I’ve lived with type 1 diabetes for 41 years, almost 42. In all that time, I’ve never thought of myself as a “victim” of a chronic illness. Yes, I’ve had moments where I’ve briefly thought “Wouldn’t it be nice if I could just forget about this for a while”, but it hasn’t got me down.
Last year, in an effort to hold on to and relive the thrill of adventure that I experienced when I was training for the 2010 Marathon des Sables, and then the event itself, I flippantly took myself off for some “adventure” at Wilsons Prom. Wilsons Promontory here in Victoria is where I had some fantastic adventures during my training. It is where I was doing non-stop, 62km walks, following a track that took in most of the beautiful coastline and the lighthouse at the bottom of The Prom. By the time of the event itself, I had done this arduous training adventure 15 or 20 times, bringing myself to a fine point of readiness for the Sahara Desert.
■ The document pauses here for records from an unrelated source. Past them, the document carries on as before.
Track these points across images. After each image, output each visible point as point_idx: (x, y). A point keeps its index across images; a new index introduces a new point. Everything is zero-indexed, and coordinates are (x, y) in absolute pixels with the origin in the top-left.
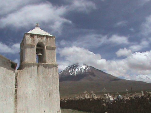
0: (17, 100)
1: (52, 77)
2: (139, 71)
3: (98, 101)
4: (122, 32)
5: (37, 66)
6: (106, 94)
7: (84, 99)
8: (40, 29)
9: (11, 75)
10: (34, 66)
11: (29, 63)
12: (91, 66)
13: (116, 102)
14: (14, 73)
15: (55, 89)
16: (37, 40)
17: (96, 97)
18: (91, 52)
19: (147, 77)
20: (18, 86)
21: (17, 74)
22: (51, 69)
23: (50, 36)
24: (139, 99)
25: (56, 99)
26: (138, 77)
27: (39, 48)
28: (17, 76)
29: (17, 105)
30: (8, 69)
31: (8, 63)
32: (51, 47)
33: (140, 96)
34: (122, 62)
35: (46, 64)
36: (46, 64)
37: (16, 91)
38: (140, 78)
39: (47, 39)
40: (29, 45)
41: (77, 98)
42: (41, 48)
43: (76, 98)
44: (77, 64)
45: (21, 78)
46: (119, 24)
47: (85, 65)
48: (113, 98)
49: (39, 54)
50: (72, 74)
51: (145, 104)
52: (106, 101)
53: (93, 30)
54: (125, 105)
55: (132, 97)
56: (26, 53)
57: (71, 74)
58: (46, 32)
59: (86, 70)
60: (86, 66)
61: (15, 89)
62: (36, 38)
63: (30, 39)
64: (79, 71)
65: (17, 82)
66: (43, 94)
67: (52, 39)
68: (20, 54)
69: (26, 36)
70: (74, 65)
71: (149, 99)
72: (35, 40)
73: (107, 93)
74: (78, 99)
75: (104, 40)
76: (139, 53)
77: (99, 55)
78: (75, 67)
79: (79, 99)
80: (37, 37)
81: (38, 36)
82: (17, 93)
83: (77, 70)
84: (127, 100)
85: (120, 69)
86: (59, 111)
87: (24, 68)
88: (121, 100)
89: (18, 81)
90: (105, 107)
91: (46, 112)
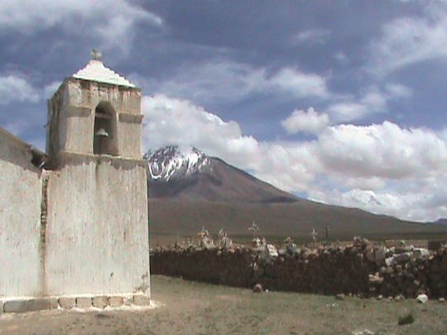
0: (47, 244)
1: (132, 192)
2: (352, 181)
3: (239, 255)
4: (310, 61)
5: (96, 162)
6: (258, 240)
7: (200, 249)
8: (103, 67)
9: (33, 182)
10: (88, 164)
11: (76, 154)
12: (215, 156)
13: (283, 259)
14: (39, 177)
15: (138, 220)
16: (97, 96)
17: (231, 245)
18: (211, 115)
19: (372, 197)
20: (48, 211)
21: (47, 181)
22: (130, 172)
23: (130, 88)
24: (341, 254)
25: (140, 247)
26: (345, 195)
27: (100, 116)
28: (46, 187)
29: (45, 257)
30: (25, 169)
31: (23, 153)
32: (131, 116)
33: (342, 248)
34: (303, 150)
35: (119, 157)
36: (119, 157)
37: (43, 224)
38: (353, 199)
39: (122, 94)
40: (78, 108)
41: (182, 246)
42: (105, 116)
43: (179, 247)
44: (173, 148)
45: (57, 191)
46: (303, 36)
47: (195, 150)
48: (278, 252)
49: (99, 133)
50: (156, 177)
51: (353, 267)
52: (259, 257)
53: (224, 50)
54: (305, 269)
55: (324, 250)
56: (68, 129)
57: (154, 175)
58: (118, 75)
59: (200, 167)
60: (200, 156)
61: (42, 218)
62: (95, 90)
63: (79, 93)
64: (179, 168)
65: (45, 201)
66: (108, 232)
67: (133, 94)
68: (48, 128)
69: (69, 85)
70: (163, 151)
71: (362, 255)
72: (92, 95)
73: (261, 238)
74: (184, 250)
75: (255, 80)
76: (352, 127)
77: (235, 127)
78: (166, 154)
79: (186, 249)
80: (97, 88)
81: (99, 87)
82: (47, 229)
83: (173, 166)
84: (311, 257)
85: (296, 168)
86: (146, 276)
87: (64, 167)
88: (297, 256)
89: (48, 199)
90: (257, 272)
91: (113, 276)
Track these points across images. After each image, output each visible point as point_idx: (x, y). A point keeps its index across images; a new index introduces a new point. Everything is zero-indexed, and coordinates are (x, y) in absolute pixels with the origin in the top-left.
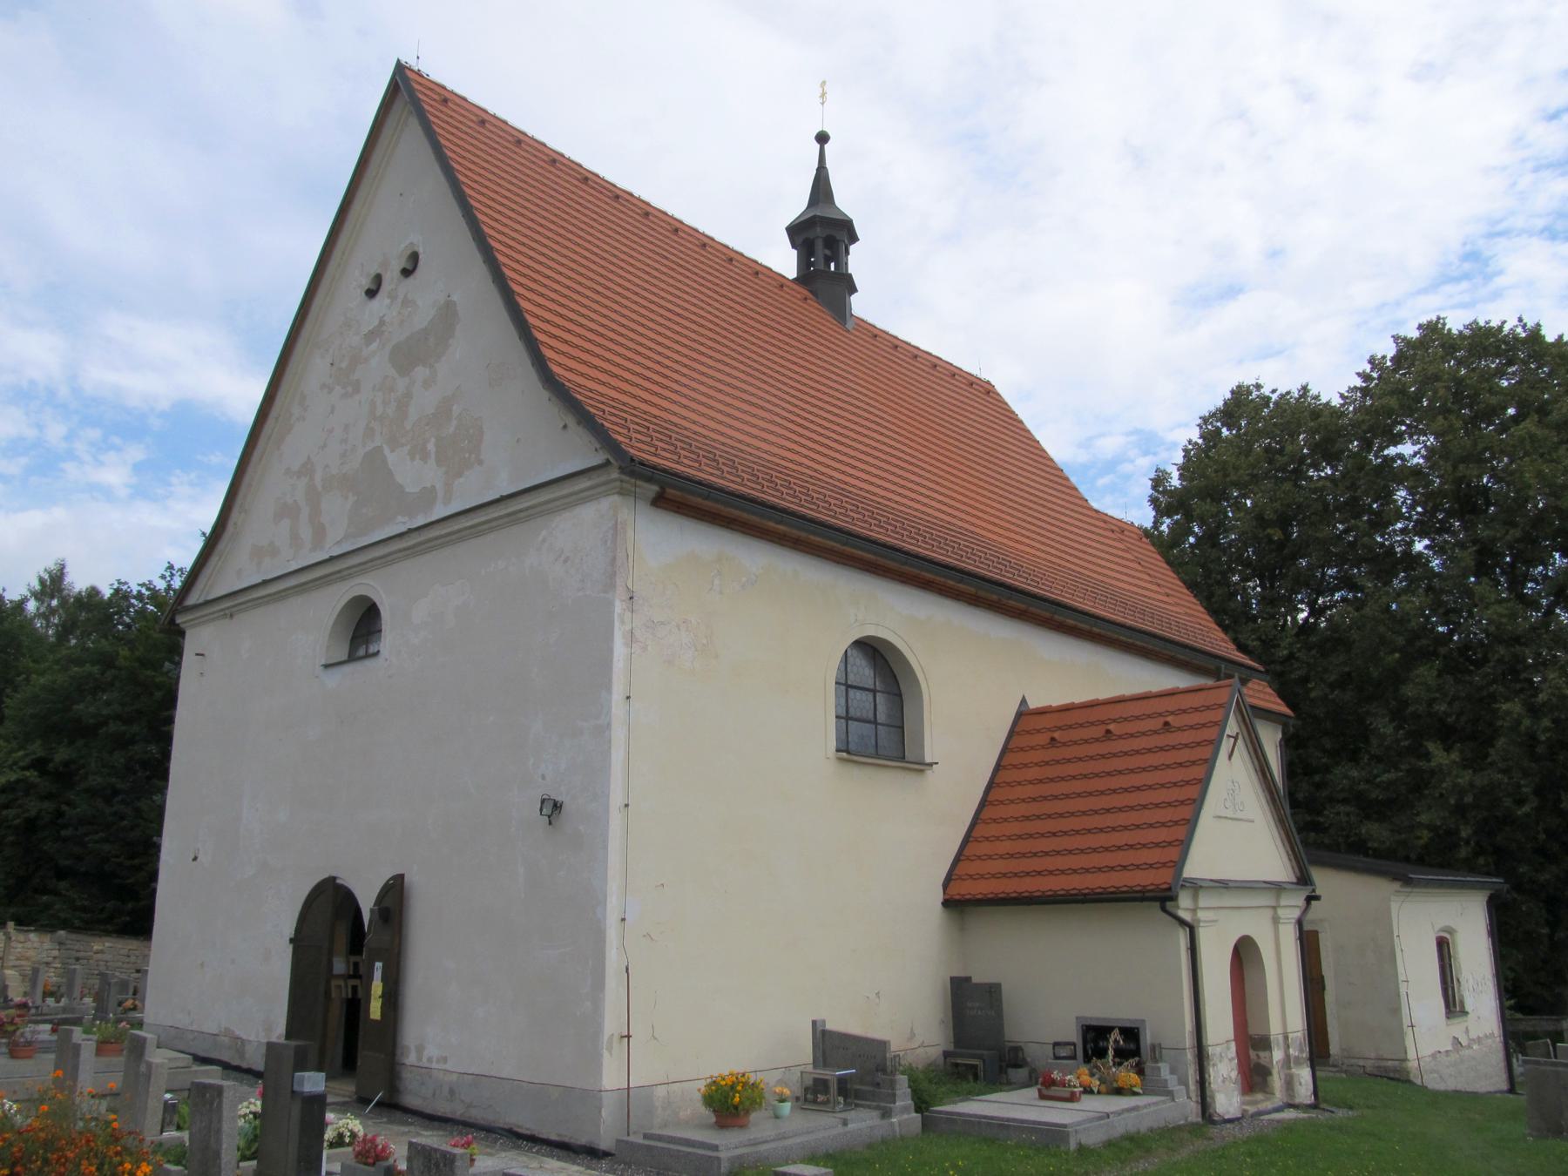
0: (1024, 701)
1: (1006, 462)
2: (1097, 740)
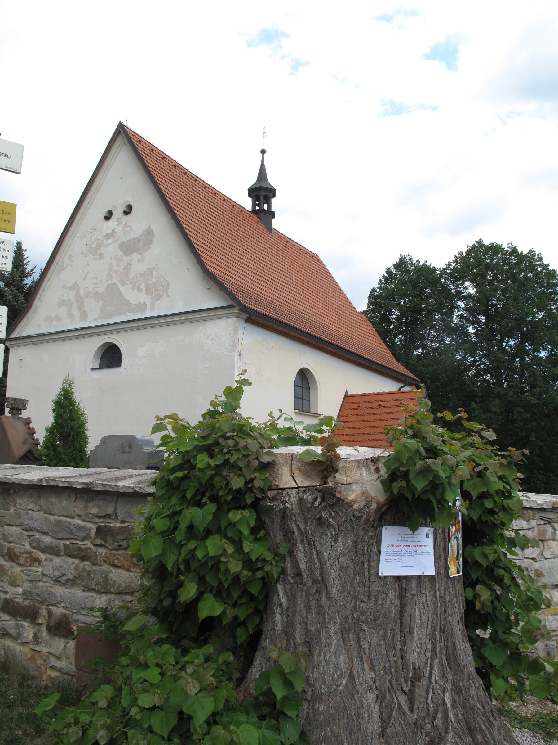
0: (347, 392)
2: (376, 408)
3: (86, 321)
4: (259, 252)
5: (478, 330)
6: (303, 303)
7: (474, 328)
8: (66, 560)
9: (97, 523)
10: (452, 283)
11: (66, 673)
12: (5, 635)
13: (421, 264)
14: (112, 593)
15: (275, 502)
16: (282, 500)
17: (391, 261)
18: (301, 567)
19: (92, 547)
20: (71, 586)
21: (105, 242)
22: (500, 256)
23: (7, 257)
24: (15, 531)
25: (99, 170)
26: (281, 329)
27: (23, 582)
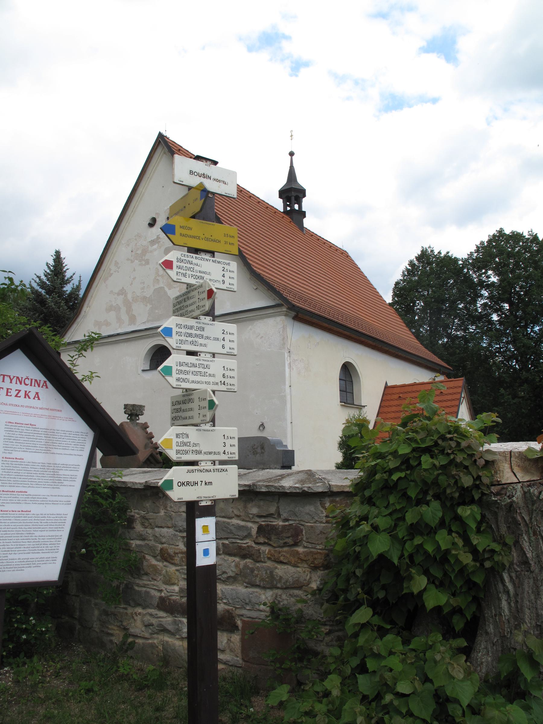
0: (386, 383)
1: (292, 246)
3: (135, 324)
4: (296, 251)
5: (501, 318)
6: (340, 299)
7: (498, 315)
8: (226, 558)
9: (257, 522)
10: (475, 272)
11: (232, 666)
12: (162, 631)
13: (442, 255)
14: (278, 588)
15: (499, 497)
16: (508, 494)
17: (414, 253)
18: (528, 555)
19: (254, 545)
20: (232, 583)
21: (150, 248)
22: (521, 244)
23: (233, 278)
24: (167, 532)
25: (141, 180)
26: (325, 325)
27: (178, 581)
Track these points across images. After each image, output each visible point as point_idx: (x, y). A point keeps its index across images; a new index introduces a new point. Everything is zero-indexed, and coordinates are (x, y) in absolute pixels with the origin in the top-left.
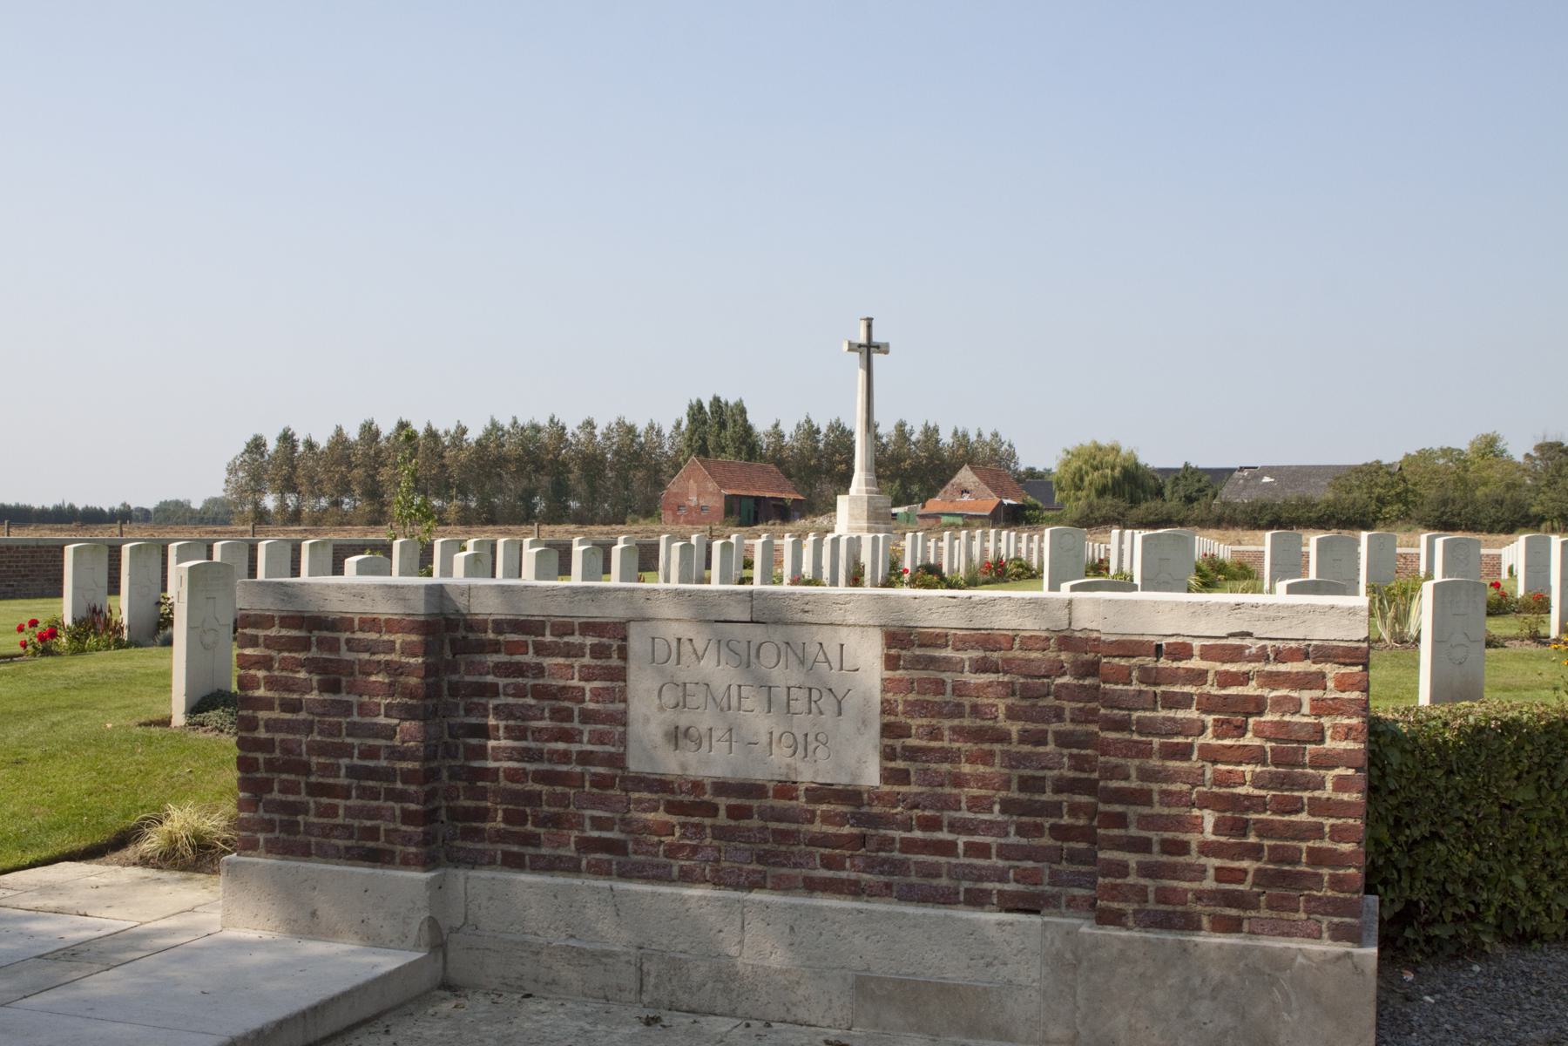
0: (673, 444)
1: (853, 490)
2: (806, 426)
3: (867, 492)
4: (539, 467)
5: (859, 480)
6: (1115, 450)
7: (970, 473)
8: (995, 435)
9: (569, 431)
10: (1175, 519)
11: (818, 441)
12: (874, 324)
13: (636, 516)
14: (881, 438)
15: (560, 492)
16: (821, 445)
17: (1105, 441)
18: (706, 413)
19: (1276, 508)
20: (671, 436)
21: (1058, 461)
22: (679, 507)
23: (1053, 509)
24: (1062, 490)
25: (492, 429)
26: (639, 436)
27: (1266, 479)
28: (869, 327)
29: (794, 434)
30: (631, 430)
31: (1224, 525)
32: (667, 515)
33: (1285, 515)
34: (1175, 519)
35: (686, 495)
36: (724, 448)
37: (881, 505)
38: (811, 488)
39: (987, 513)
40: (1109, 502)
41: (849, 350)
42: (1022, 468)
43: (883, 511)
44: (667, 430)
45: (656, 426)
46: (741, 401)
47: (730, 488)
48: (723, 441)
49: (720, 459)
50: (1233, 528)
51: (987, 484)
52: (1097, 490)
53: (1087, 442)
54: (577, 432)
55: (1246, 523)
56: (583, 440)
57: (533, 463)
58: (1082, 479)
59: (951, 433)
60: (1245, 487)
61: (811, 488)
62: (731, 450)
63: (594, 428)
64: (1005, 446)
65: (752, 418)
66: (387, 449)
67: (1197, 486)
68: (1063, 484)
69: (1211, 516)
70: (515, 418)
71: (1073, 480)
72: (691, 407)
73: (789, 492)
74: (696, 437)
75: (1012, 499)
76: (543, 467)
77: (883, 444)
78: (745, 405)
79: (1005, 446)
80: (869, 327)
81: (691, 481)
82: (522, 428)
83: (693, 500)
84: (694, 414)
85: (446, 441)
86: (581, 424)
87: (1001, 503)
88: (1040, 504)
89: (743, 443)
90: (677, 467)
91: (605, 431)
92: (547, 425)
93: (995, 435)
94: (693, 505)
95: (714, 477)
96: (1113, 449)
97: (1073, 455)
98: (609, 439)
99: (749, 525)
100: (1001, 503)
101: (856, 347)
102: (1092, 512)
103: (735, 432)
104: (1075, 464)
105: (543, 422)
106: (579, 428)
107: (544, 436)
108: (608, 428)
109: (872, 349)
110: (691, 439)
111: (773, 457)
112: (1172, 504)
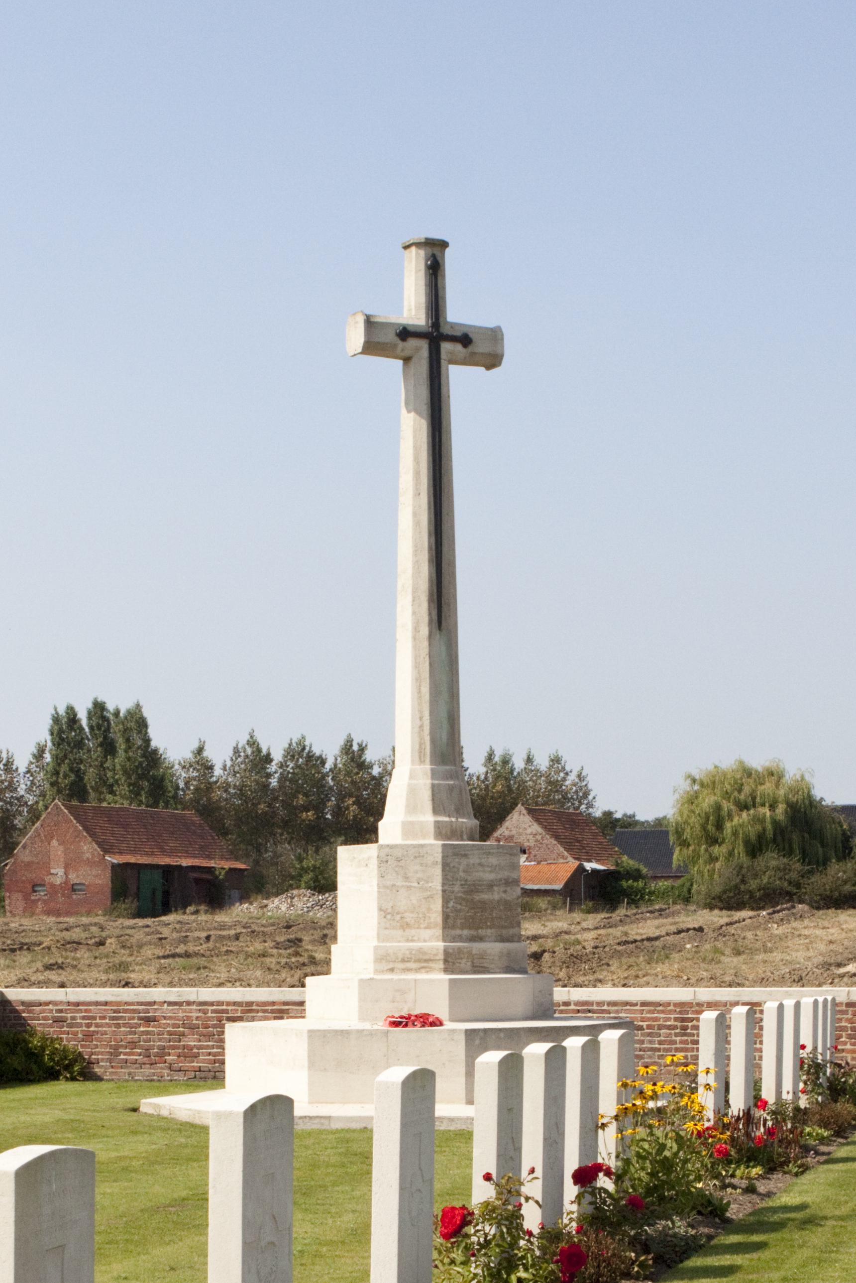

So last year, when I felt the memories of the experience were slipping away, I decided to recreate some of that adventure. Off I went, with little preparatory training, to do some of the overnight stuff. My intentions, though entirely innocent, were not well thought out and I almost came to major grief. Without going into details, I’ll just say that I almost died on a couple of occasions and it is very good luck indeed that I am still here to write these words. The first of these occasions I was able to explain away with a wave of the hand, still not accepting the reality of what had happened. But the second occasion finally caused me to pause and consider what I was doing.
A month ago I was again thinking of the glory days and then of the time I tried to recreate some of that experience. I found that the nightmare memories of last year, which are like reliving through hours of hellish hallucinations, were holding me back and stopping me from doing some of the things that I used to do without hesitation. Yes, I’m a little bit older now, but that shouldn’t be stopping me from the simple pleasure of camping. Yes, it’s been years since I’ve done any serious long distance walking, but that shouldn’t stop me from doing planned day walks of a careful distance. Why then was I even hesitating to go down to The Prom and camp?
After wondering about this for a long time, I finally settled on the answer. I was scared. And to be scared to do what was such a big part of that adventurous time not so long ago meant that I was letting type 1 diabetes determine what I could and could not do.
I was becoming a victim of type 1 diabetes.
For the first time in almost 42 years, I was feeling the fear and hesitation and constant thought, some of it negative, that goes with being a victim. I don’t have any other chronic illnesses, but I can now see better what happens when the chronic illness takes over. It is not a good situation to be in.
Last weekend I took a big step to get past this “victim” feeling. I took myself off to Wilsons Prom for two nights of camping. During that period I did a gentle day walk, not pushing the limits in any way, and was able to return back to the tent without any of the dramas that I had last year. It was all very careful, but it was also very safe and “normal”. I was able to get back on the horse without being thrown off again.
Mind you, using my BGL testing machine regularly throughout the weekend showed me that the chemistry surrounding type 1 diabetes has changed radically since those glory days five years ago. What worked then for the balance of food and insulin no longer applies. A couple of the readings I got on the BGL meter were quite confronting. But that now becomes part of my learning process as I rebuild my confidence again.
I’ve lived with type 1 diabetes for almost 42 years, but I have 25 or 30 years, or even more, to go yet. So it’s time to rebuild my confidence to where it was, then get on with the adventure.
Type 1 diabetes – it’s not fun and it’s not easy. But it is also not the whole story. There’s adventure out there yet to be found. Let’s do it!